*WRITTEN TASK*.
Rewrite the lines of the entries below, starting at the line containing "genus: Platycryptus" and ending at the line containing "scientific name: Cygnus olor". Substitute "vernacular name" for "common name" and leave everything else unchanged.

*Data records*.
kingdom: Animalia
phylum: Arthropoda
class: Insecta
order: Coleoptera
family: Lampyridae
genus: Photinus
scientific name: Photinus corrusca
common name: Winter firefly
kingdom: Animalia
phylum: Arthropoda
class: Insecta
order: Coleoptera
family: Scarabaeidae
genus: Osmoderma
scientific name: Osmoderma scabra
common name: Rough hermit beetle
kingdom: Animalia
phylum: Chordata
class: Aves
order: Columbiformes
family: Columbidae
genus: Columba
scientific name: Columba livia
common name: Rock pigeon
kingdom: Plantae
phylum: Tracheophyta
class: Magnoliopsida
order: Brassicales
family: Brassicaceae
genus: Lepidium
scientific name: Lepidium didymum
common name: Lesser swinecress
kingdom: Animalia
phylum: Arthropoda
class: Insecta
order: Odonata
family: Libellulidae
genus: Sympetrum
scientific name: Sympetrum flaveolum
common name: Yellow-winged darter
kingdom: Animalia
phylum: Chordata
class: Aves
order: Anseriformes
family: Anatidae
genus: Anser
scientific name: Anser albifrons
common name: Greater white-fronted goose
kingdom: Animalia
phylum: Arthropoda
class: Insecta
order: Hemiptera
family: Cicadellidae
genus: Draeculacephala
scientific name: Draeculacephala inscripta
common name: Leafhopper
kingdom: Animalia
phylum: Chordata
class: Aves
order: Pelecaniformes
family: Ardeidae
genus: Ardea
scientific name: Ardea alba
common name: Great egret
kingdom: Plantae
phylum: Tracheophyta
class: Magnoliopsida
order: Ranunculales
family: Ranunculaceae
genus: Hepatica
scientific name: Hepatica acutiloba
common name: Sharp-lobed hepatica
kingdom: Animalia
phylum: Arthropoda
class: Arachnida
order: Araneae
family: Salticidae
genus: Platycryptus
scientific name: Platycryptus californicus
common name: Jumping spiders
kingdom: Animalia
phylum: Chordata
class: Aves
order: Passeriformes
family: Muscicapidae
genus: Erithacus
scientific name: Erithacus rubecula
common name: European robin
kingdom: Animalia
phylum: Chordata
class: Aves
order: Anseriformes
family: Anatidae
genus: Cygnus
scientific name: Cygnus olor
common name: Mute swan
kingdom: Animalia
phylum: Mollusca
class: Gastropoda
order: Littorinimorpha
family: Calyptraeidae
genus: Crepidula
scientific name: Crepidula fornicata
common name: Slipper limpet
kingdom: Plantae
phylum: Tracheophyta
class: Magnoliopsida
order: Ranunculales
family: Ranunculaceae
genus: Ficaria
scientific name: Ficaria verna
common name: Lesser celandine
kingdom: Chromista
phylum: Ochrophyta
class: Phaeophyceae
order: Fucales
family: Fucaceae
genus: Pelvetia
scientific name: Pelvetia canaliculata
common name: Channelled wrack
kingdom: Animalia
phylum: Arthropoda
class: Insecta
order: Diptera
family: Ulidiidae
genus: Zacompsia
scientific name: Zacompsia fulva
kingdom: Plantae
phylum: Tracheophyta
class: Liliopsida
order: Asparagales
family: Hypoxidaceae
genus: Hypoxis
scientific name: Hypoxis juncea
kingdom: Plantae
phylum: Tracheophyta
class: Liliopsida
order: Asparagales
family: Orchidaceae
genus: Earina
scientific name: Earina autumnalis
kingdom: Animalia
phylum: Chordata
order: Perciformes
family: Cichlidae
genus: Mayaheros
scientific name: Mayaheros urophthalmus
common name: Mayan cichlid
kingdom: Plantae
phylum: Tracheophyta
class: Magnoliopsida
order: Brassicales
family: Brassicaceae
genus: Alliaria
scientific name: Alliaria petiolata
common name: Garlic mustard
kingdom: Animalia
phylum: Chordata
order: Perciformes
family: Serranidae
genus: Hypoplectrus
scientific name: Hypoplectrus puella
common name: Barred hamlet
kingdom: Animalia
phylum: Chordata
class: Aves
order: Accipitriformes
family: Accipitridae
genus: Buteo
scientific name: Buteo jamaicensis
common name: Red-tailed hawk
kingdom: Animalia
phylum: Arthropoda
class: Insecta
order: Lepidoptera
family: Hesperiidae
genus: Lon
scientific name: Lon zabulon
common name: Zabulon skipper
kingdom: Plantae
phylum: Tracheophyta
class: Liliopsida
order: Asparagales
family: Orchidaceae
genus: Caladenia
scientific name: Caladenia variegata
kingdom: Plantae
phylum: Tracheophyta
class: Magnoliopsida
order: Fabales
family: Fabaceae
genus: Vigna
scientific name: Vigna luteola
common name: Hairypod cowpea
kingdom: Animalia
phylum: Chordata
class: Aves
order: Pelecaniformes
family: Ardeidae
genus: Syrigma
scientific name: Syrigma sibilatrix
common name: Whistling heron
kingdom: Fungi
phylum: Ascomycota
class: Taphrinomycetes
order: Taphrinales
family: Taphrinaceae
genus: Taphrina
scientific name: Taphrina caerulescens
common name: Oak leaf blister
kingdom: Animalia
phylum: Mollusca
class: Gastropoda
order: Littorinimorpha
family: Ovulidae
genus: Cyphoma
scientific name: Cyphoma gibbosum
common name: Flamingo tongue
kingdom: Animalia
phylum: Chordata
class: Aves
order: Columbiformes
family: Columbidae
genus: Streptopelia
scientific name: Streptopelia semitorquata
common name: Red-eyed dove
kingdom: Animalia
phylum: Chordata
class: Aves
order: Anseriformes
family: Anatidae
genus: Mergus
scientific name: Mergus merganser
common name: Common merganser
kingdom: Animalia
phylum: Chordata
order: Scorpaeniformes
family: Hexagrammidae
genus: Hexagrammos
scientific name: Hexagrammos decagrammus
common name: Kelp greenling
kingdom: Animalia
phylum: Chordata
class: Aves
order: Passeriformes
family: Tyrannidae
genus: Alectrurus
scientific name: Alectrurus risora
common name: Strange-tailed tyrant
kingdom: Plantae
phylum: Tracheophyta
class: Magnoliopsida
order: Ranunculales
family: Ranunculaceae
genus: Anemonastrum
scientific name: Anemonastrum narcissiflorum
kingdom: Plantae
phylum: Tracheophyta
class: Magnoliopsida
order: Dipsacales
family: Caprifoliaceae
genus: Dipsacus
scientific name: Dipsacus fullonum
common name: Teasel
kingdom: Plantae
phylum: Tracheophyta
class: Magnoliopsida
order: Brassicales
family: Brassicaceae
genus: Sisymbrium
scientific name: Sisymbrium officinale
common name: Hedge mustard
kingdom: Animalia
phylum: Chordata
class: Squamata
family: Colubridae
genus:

*OUTPUT BELOW*.
genus: Platycryptus
scientific name: Platycryptus californicus
vernacular name: Jumping spiders
kingdom: Animalia
phylum: Chordata
class: Aves
order: Passeriformes
family: Muscicapidae
genus: Erithacus
scientific name: Erithacus rubecula
vernacular name: European robin
kingdom: Animalia
phylum: Chordata
class: Aves
order: Anseriformes
family: Anatidae
genus: Cygnus
scientific name: Cygnus olor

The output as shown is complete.